## [Aufgabenziel]
Erklären Sie anhand des Textauszugs, weshalb das Urteil des Bundessozialgerichts von 1991 weder die Todesurteile aufheben noch bei der Entschädigung einen Durchbruch festlegen konnte.

## [Textauszug]
Politischen Rückenwind bekam die An­gelegenheit 1991 überraschend durch ein Urteil des Bundessozialgerichts (BSG), das erstmals die Todesurteile ab 1942 durchgängig als NS-Unrecht be­wertete. Beim Versorgungsrecht sollten - dies war ein gewaltiger Durchbruch - nicht allein "ehrenwerte Widerstands­kämp­fer" leistungsberechtigt sein, son­dern selbst sog. Feiglinge oder gar unpoliti­sche Menschen, die Opfer der NS-Mili­tärjustiz geworden waren. Es oblag dem BSG aber weder, die Urteile selbst aufzuhe­ben, noch einen relevan­ten Durchbruch bei der Entschädigung zu normieren: für beide Bereiche ist höchstinstanzlich der Bundesgerichtshof zuständig, der bisher für eine restriktive Rechtsprechung ge­sorgt hatte. Trotz der neuen Rechtspre­chung des BSG für den Versorgungsbe­reich, blieb es bei den konservativen Bastionen in den Bun­desministerien, die für die Rehabilitie­rung (Justiz­ministe­rium) und Entschädi­gung (Finanz­ministerium) fach­lich zu­ständig waren.

## [Erfasstes Material]
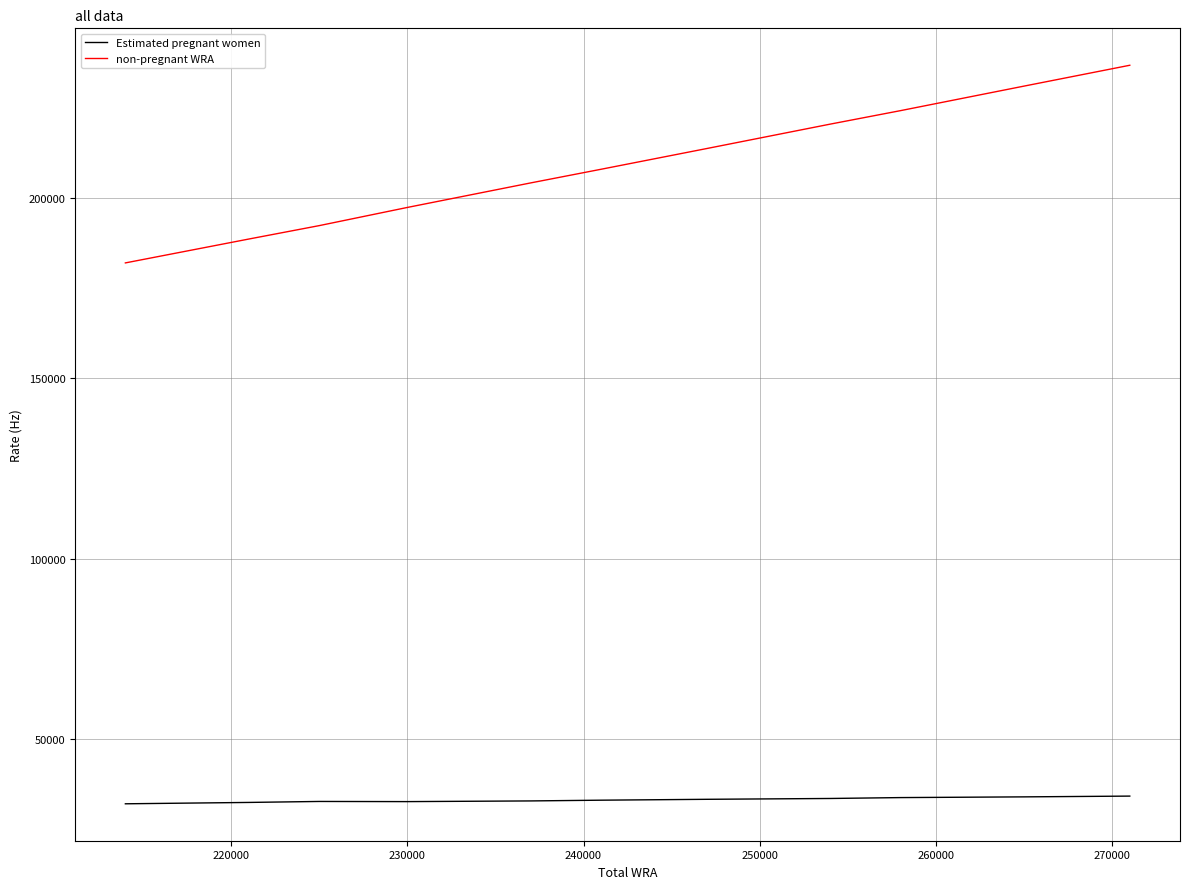

In Estimated pregnant women, how many points are higher than both neighbors (excluding endpoints)?

1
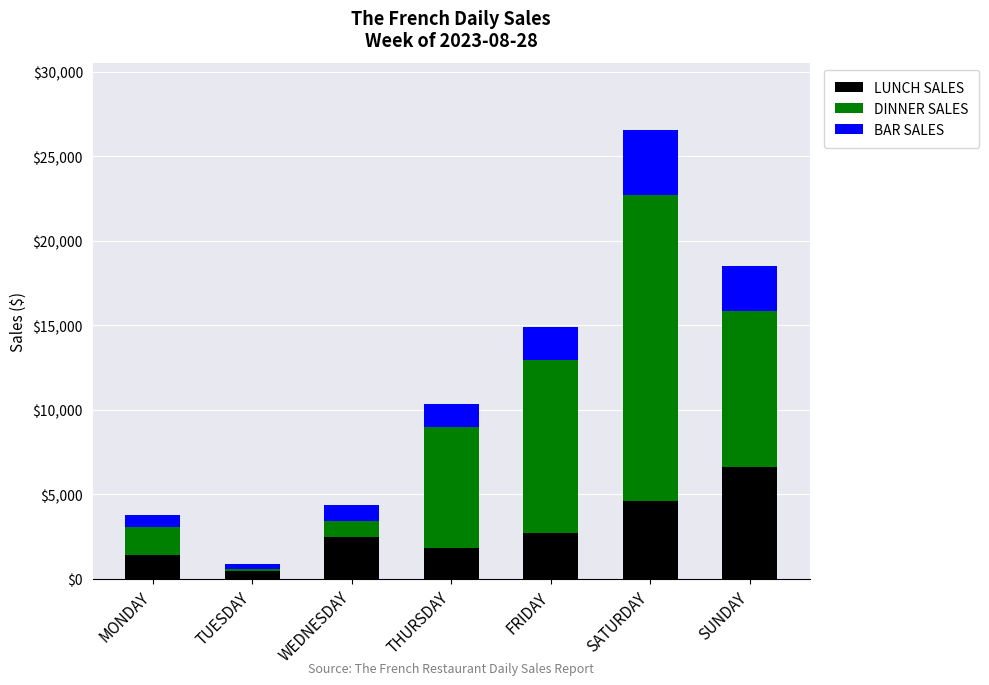

Read the LUNCH SALES value at SATURDAY.

4643.0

## [Antwortbereich]
Das Bundessozialgericht war dafür nicht zuständig. Für die Aufhebung der Urteile und für die Entschädigung ist in höchster Instanz der Bundesgerichtshof zuständig, und dieser hatte bis dahin restriktiv geurteilt.